Like, I went and... I went to this woman’s...my age, probably, like, late twenties at the time woman, how wove scarves, and I just went to her house and her loom, and a high school kid came and picked me up in tuk-tuks. He was going to be my translator, because he was studying English in high school. So, he picked me up in a tuk-tuk that morning, and we went out to this random neighborhood, and this woman’s, like, concrete floor...no, dirt floor, metal-covered area where she and her mom had their looms, and I sat there and we just wove a scarf together. And she did at first and got it started, and then I sat down and she showed me how to do it, and I was bad and she laughed and I laughed. And at the end of it, I mean, I had paid a 15% deposit online, and then I paid here $20 in person, and the kid got a few dollars. So, it was under $30 for the whole thing, and it was, like, four hours. I got a scarf. I got to meet her and see her home, which was not very nice, but I think it’s important to know that if I was a twenty-something Laotian woman, that would be my life. And then when I’d go to the markets and I saw the scarves, and it’s like, they’re trying to get you to buy it for, like, eight dollars. You’re like, "No, two!" You’re like, oh my God, that was so much work. That is actually by hand. And then I don’t want to be a terrible tourist all the time, which is great.
Jonathan Yeah, but I think that definitely qualifies as a cultural immersion experience, for sure.

__________

* [Activity 1] From the conversation about weaving a scarf in Laos, list every amount of money or payment mentioned.
* [Activity 2] Carry on the conversation about weaving a scarf in Laos from its last line.
The rows that follow are separate material and are not part of the scarf-weaving conversation.

[Dataset rows]
__________

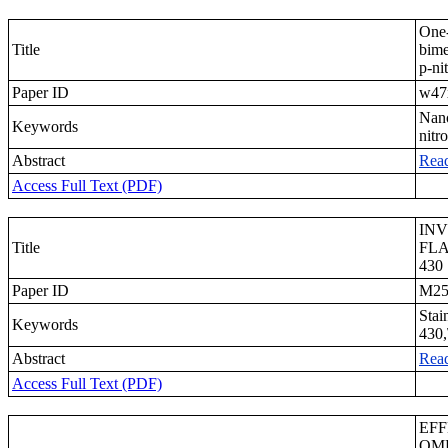
One-
Title
bime
p-ni
Paper ID
w47
Nano
Keywords
nitr
Abstract
Rea
Access Full Text (PDF)
INV
Title
FLA
430
Paper ID
M25
Stai
Keywords
430,
Abstract
Rea
Access Full Text (PDF)
EFF
OME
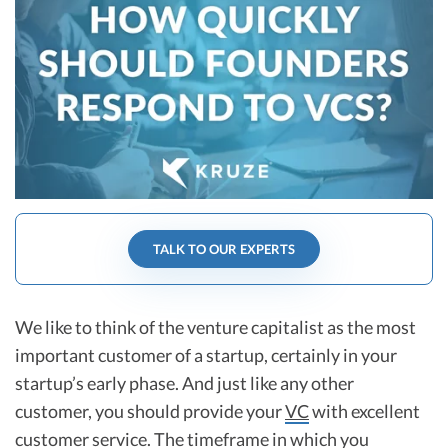
R&D Tax Credits
Startup Financial Health Tools
R&D Tax Credits
Free Financial Models
R&D Tax Calculator
Advisory services
C-Corp Tax Deadlines
Startup Tax Forms
CEO Salary Report
TALK TO OUR EXPERTS
Best VC Pitch Decks
Best Startup Credit Cards
We like to think of the venture capitalist as the most
Best Business Banks
important customer of a startup, certainly in your
Early-Stage Tax Tips
startup’s early phase. And just like any other
customer, you should provide your
VC
with excellent
customer service. The timeframe in which you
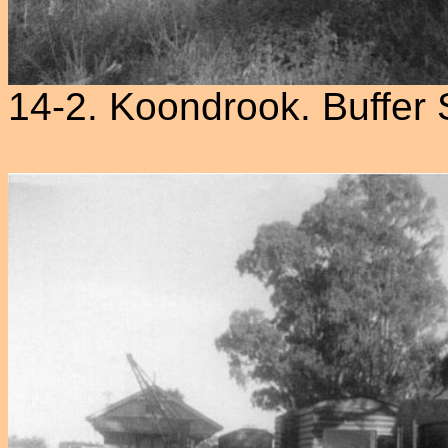
14-2. Koondrook. Buffer 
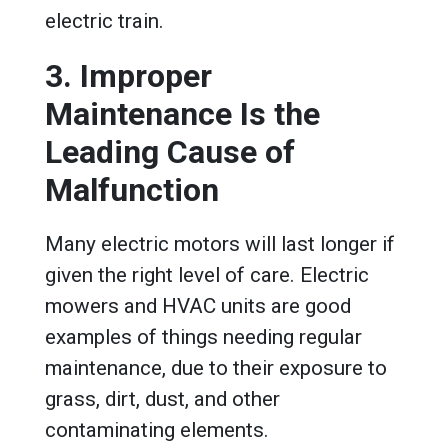
electric train.
3. Improper
Maintenance Is the
Leading Cause of
Malfunction
Many electric motors will last longer if
given the right level of care. Electric
mowers and HVAC units are good
examples of things needing regular
maintenance, due to their exposure to
grass, dirt, dust, and other
contaminating elements.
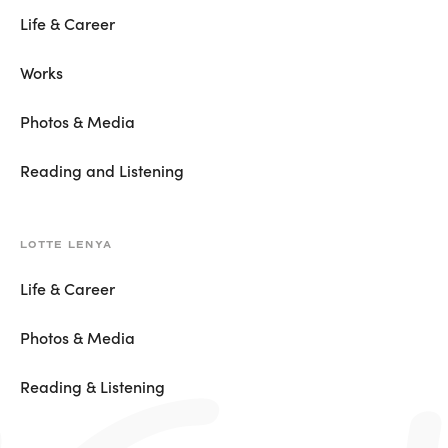
Life & Career
Works
Photos & Media
Reading and Listening
LOTTE LENYA
Life & Career
Photos & Media
Reading & Listening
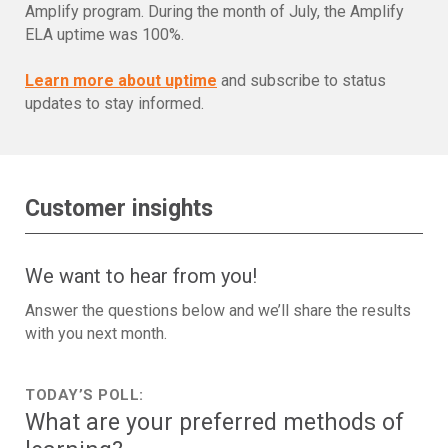
Amplify program. During the month of July, the Amplify
ELA uptime was 100%.
Learn more about uptime
and subscribe to status
updates to stay informed.
Customer insights
We want to hear from you!
Answer the questions below and we’ll share the results
with you next month.
TODAY’S POLL:
What are your preferred methods of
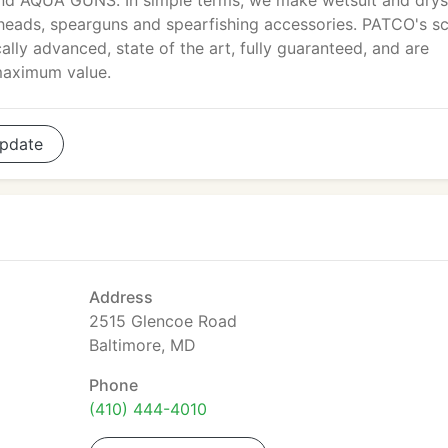
and AQUA GUNS. In simple terms, we make wetsuit and drys
ht heads, spearguns and spearfishing accessories. PATCO's s
ally advanced, state of the art, fully guaranteed, and are
maximum value.
pdate
Address
2515 Glencoe Road
Baltimore, MD
Phone
(410) 444-4010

__________

* [Exercise result 1]
- 15% deposit paid online
- $20 paid in person
- a few dollars for the kid
- under $30 for the whole thing
- eight dollars asked at the markets
- two, the counteroffer

* [Exercise result 2]
Katherine Yeah. So, I think you’ve got to look for those things. And increasingly with apps and stuff, there’s so many more ways of finding that. But there was a woman in our group was 65 in my Remote Year group, Carol, and she wasn’t working anymore, and so she would just walk around and talk to people. And every month we were like, "Carol, what are you doing this month?" She’d be like, "Oh, I’m volunteering in this person’s kitchen," or, "Oh, I’m helping at this elementary school," or, "I met this woman because I looked through the window and she was struggling to take care of children, and now I’m helping her babysit four days a week."
Jonathan Oh my goodness.
Katherine And because you’re in foreign countries, there’s just a lot less attention and regulation paid to things, and she’s 65 and doesn’t care, she would just talk to be people and be like, "Hey, can I help you? Hey, can I do this with you?" And they’re like, "Okay." And she just has... I don’t even know what she did that year. She has the most incredible stories, and I know a hundredth of what she’s done.
Jonathan Wow. So, she really looked at the program as an opportunity for a yearlong of travel, and she just immersed herself in the local culture completely.
Katherine Oh, yeah. Like, Carol would come to some of our events, and she would get up four a.m. and go to bed at ten p.m., so she was up all day. So, we have WhatsApp groups, and we’d wake up at whatever time, and Carol’s like, "Well, I’ve been out. I went here, here, and here. I recommend these restaurants and that museum." And that’s the other thing about Remote Year. You have all these friends that do these things, and so whatever you want, you’re just like, "Somebody tell me food," and then you get 20 suggestions. And now you have to figure it out yourself.
Jonathan That’s an opportunity for decision fatigue again.
Katherine Yeah, but it takes the research weight off, which was great.
Jonathan Yeah. Personal recommendations. That goes a long way.
Jonathan So, talking about someone that is totally green to working and traveling and that type of thing, what would be a great first destination for them?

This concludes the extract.